The iRiver iHP-140 plays MP3, WMA, ASF, WAV, and OGG music files, and it shows up as a removable drive in Windows and OS X. Windows Explorer handles all file transfers via USB 1.1/2.0. After loading new music, you can right-click the Database file in the player's root directory to start a scanning process that harvests song information for use in browsing by artist, album, genre, or song title. If you fail to do this, you'll be able to browse only by directory. Since the software is currently Windows-only, browsing by artist, album, and genre is disabled when songs are loaded from a Mac, but iRiver is pledging to release the needed software later this autumn.
The player supports standard Winamp-style M3U playlists, which you create on the PC. Unlike the latest Apple iPods, the iHP doesn't support on-the-fly playlists.
Holding down a single button activates the FM mode. Since FM frequencies differ by region, the player can be set to receive stations in the United States, Europe, Korea, or Japan. The tuner seeks out available stations, 20 of which you can save as presets.
The iRiver iHP-140 has a full suite of recording features. The device accepts both analog and digital optical line-level inputs (for recording from stereos or other devices) for audio recording, and it has both internal and external mikes for voice recording. All inputs can be recorded to WAV or MP3 at the standard bit rates. There's no volume-level meter, and gain can be set for only the external mike, but you can monitor recordings as they happen in order to set the appropriate level at the source.

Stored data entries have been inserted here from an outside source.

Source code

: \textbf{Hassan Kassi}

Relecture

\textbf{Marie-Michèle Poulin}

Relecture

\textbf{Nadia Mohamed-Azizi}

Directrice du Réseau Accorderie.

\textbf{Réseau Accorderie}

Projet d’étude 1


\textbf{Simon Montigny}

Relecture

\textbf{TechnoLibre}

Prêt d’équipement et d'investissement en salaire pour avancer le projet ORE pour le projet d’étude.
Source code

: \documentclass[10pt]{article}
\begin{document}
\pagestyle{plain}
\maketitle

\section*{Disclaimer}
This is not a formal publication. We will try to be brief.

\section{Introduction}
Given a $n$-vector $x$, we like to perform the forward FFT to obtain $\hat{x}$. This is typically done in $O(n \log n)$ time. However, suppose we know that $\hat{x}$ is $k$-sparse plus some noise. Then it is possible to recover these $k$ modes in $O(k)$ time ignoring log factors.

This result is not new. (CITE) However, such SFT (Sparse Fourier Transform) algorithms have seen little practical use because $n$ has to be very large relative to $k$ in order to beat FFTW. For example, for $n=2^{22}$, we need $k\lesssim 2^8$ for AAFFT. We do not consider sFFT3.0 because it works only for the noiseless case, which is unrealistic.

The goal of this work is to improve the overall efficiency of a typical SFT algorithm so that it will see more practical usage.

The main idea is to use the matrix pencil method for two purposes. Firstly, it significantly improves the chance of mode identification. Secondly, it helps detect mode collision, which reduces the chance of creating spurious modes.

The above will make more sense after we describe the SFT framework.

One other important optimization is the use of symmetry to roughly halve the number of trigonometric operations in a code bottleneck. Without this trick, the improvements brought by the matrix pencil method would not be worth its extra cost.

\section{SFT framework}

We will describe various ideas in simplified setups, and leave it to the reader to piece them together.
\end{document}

The playback outlook is equally rosy, with outputs for digital optical and analog line-out--great for connecting the device to any type of sound system. The company includes a full selection of shuffle, repeat, and equalization features. We configured custom settings, then toggled through them (as well as the presets) from the playback screen. The DSP settings were the best we've seen to date. In addition to five EQ presets and custom bass/treble controls, you also get SRS settings for spatialization effects and TruBass, both of which can be configured with extreme precision.
The features list runs too long for us to include everything, but the highlights are: a sleep timer; balance; a hard drive-activity indicator light; automatic gain control for voice recordings from the internal mike; the time; the ability to read any text file on the screen; resume on/off; a patch cable for analog input/output connections; and support for an astounding 39 languages. With a signal-to-noise ratio rated at greater than 90dB, the unit's playback quality was excellent through our reference headphones and average through the included earbuds. All of the recording methods scored high points, as well. Furthermore, the FM tuner produced a clean signal, although--as with other portables that receive radio--headphones or the remote must be plugged in since they double as antennae.
Some audiophiles show a marked disdain for effects such as the SRS processing found on this unit, but like us, most people will love the way it makes their music sound. The power output cranks all the way to 20mW per channel at 16 ohms, so listeners who prefer loud music won't be disappointed.
Files transfer to the player via USB 1.1 at a brisk 0.79MB per second, while transmission over USB 2.0 clocked in at 2.98MB per second--fast enough to fill the 20GB capacity in less than two hours, which is average for that faster connection.
The company claims a battery life of 16 hours on a single charge (via AC only, as a USB connection depletes power), and in our tests, the battery lasted nearly that long. Still, that's about 10 hours more than the latest Apple iPods. We encountered no skipping or freezes during the trials.